Wednesday 1 February 2023

REVIEW OF WHEN WE CEASE TO UNDERSTAND THE WORLD BENJAMIN LABATUT

 BY TOM WELLS


When We Cease to Understand the World is a 2020 collection of five increasingly fictionalized short stories that became all the rage when Barack Obama included it in his Summer 2021 reading list. If there is a unifying theme it appears to be that the single-minded pursuit of scientific truth leads to individual madness and global destruction. Happy days. 

The first story—which Labatut notes is barely fictionalized—chronicles the yin and yang of scientific discovery.

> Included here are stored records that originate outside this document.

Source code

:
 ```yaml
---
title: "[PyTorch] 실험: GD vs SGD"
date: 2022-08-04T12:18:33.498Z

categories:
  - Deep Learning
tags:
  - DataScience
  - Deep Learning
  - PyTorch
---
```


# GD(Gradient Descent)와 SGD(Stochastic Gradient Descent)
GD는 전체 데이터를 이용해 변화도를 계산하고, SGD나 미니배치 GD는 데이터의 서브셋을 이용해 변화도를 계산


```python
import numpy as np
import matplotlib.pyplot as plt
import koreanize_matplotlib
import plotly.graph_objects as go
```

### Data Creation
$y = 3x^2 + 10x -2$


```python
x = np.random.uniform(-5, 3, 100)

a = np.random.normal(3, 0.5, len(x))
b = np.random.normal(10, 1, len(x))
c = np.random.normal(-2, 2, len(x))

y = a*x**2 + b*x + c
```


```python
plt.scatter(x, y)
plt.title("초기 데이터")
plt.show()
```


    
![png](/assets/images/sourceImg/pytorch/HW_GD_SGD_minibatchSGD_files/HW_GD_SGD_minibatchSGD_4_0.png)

As one example, Labatut describes the discovery by Fritz Haber of the synthesis of ammonia from the nitrogen that makes up 78% of our air. This scientific leap led to the mass production of fertilizer that enabled crop output previously restrained by manure and guano availability. A few years later, Haber made a discovery of quite a different stripe when he invented the mustard gas that killed or crippled hundreds of thousands of World War I combatants. Meanwhile, over the course of the last 125 years, it has transpired that ready access to nitrogen may have provided a bulwark against famine but it has also—as the Night Gardener in the book’s final instalment points out--driven the Earth’s population to an unsustainable eight billion persons.  Yin and yang, indeed.  

By the fourth installment of the collection, the stories have become more fictionalized, the writing more fanciful and the destruction more palpable, as it dramatizes the intellectual battle between the quantum disciple Werner Heisenberg (he of the Uncertainty Principal) and the more classical Erwin Schrödinger (he of the Cat) with a mixture of argument, hallucination and icky suppuration. Heisenberg’s hypothesis about the immeasurable dual states of electrons—they can be both particle and wave--may have led to the modern computer age but it also, as Heisenberg himself sees in a frenzied vision, fostered the bombs that fell on Hiroshima and Nagasaki.  

“Countless men and women with slanted eyes, their bodies sculpted of soot and ash, were stretching out their arms to try and touch him. They thronged around him…, humming like a cluster of bees caught in an invisible web.” 

Which, in the minds of Labatut and those who have praised this book, is a far more horrific reality than the fire-bombing of Tokyo and Osaka and countless other strategic Japanese cities that would have otherwise occurred. 

Without the scientific leaps of the 20th century, the world would have certainly seen less mass death from chemical poison and nuclear fusion. Instead, it would have seen time-honored population control from those two stalwarts, famine and disease. I, for one, would have been dead from pleural pneumonia before I turned twenty-one. I may not understand the world, but I do understand where I’d be without 20th C. scientific advancement.